And in Mead v. Acton, 139 Mass. 341, 344, the court said:

The right to tax is the right to raise money by assessing the citizens for the support of the government and the use of the State. The term "taxation" imports the raising of money for public use, and excludes the raising of it for private uses. Opinion of the Justices, 186 Mass. 604.

The question is in each case, therefore, whether or not the purpose for which money is to be appropriated and spent is a public purpose, or, in connection with the precise question under consideration, whether or not the establishment, maintenance or aid of a church, religious denomination or religious society or of any institution, school, society or undertaking which is under sectarian or ecclesiastical control may be a public purpose which would justify the appropriation and use of public money.

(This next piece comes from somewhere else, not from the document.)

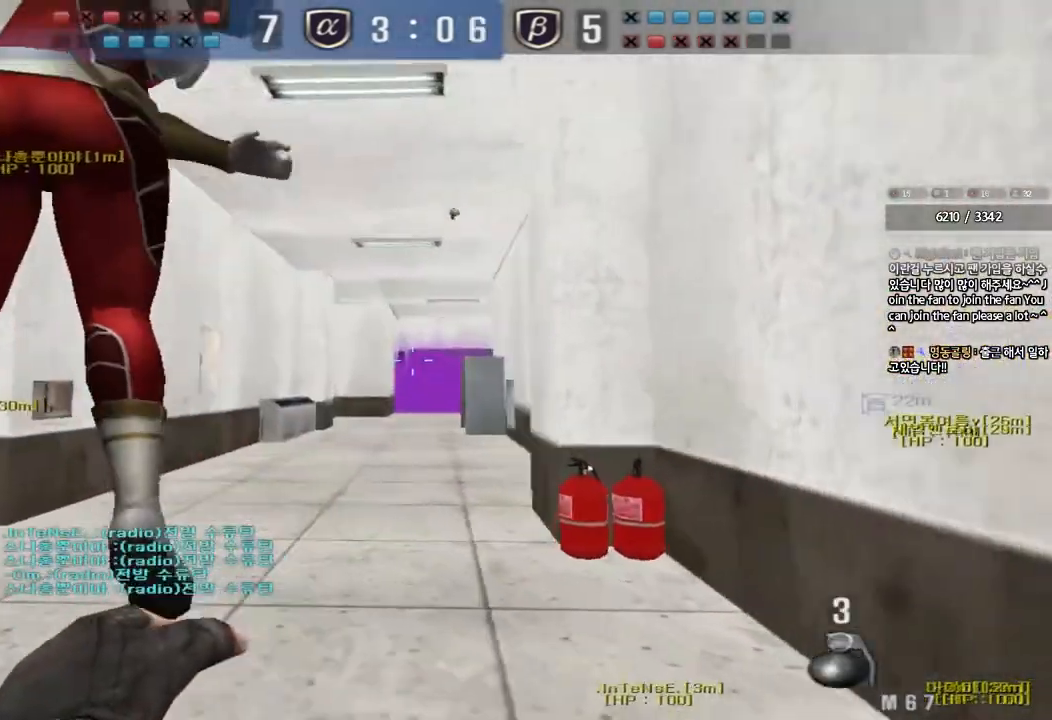
{"keys": ["a"], "events": [[300, "space", "down"], [500, "space", "up"], [500, "w", "up"]]}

With respect to churches and religious societies or denominations in general, the question is disposed of by a consideration of the existing provisions of the Constitution and of the history of their enactment. The original provision of the Constitution embodied in the bill of rights (article III.) expressly empowered the Legislature to compel the several towns, parishes and other political divisions of the Commonwealth to provide for public worship, and failure so to do was in some cases subject even to indictment. See Commonwealth v. Waterborough, 5 Mass. 257. As a necessary consequence of this duty, the towns and parishes of the Commonwealth were authorized to raise money by taxation for the purpose of maintaining and supporting "public Protestant teachers of piety, religion and morality" in all cases where such provision was not voluntarily made. St. 1799, c. 87. And fines and penalties were provided for the failure so to do. It remained for the constitutional amendment duly adopted in 1834 to put an end to taxation for the support of churches or religious societies. The final words of this amending article (article XI. of the articles of amendment) are as follows:

and no subordination of any one sect or denomination to another shall ever be established by law.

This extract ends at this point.